Paths to knowledge are often forged through the interplay of publications and teaching. No objective standard of measurement exists to financially quantify, and differentiate, these approaches or their contributions. Yet a vast and enduring economic hierarchy has emerged grounded in the supposed intrinsic hierarchy between the two. This financial hierarchy is not a dispassionate reflection of an objective reality; it is a strategic effect of the mechanisms underlying class formation and preservation.
The primacy of publishing, and the attendant allocation of resources, is utilized not merely to perpetuate two different economic classes, but also to create two different kinds of people. This creation allows the hierarchy of privilege to function as though it represents objective value differences both in terms of the work produced and the individuals who produce it.

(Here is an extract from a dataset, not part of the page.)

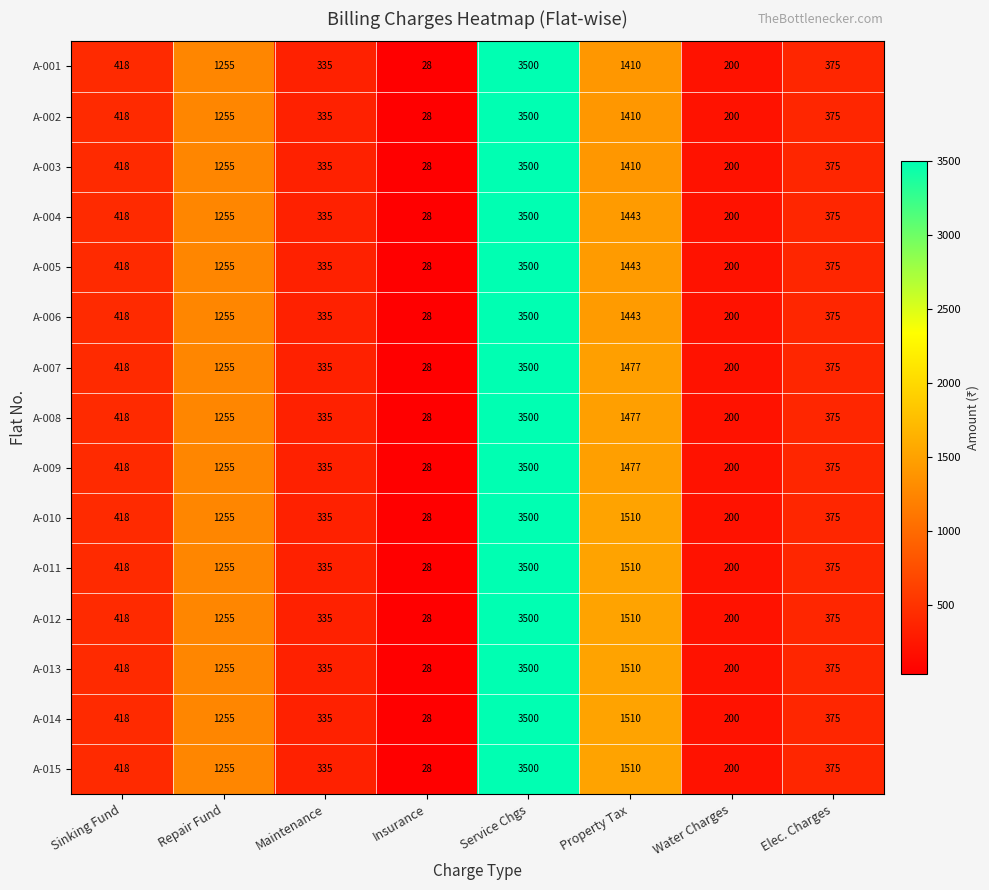

What is the total value across all series at Service Chgs?

52500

In any economic hierarchy, once those at the bottom are positioned as “lesser,” all sorts of harms become permissible. Since the financial disparities in academia do not mirror any objective universal value differences in work or aptitude, the hierarchy between adjuncts and Professors needs to be maintained and reinforced by persistent invocations of professorial privilege.
Even some tenured faculty are critical of the constant assertion of “prerogatives,” and the “arrogance, and fear of being lumped together with the Untouchable Other.” Tenured faculty become experts at delineating “who really counts as part of [the] professional community and who doesn’t.”
These protections of class difference require, and cultivate, a disdain for the processes of education, and construct teaching as a burden to be endured. The professorial class strategically utilizes this construction as though it represents an underlying reality – an exercise in class maintenance which punishes both adjuncts and students.
One of the few options currently available to adjuncts to improve their financial situation is a faculty union. But unions comprised of both tenured and adjunct faculty will never question the mechanisms which underlie the academic hierarchy. Instead, they will ask adjuncts to join in fights for general increases in faculty salaries which disproportionately benefit those who already earn the most. The trade-off for adjuncts is an incremental raise in pay in return for a reinforcement of the structures and relations which perpetuate their impoverishment.
The academic hierarchy will not be altered by resorting to arguments about fairness, equality or basic human decency. Unions composed solely of adjuncts must fight for far greater increases in adjunct salaries as part of a larger struggle to dismantle the entire professorial apparatus of privilege. All progressives should join in this effort.
The gap between professorial words and actions exemplify the kinds of rationalizations which perpetuate exploitation at all economic levels. The power of the most wealthy in this country will not be impeded if their strategies can be simultaneously decried and emulated. Progressive politics must expose and disrupt these processes, wherever they occur. In this sense, the professorial class should be appearing frequently on progressive media. They have a lot to explain.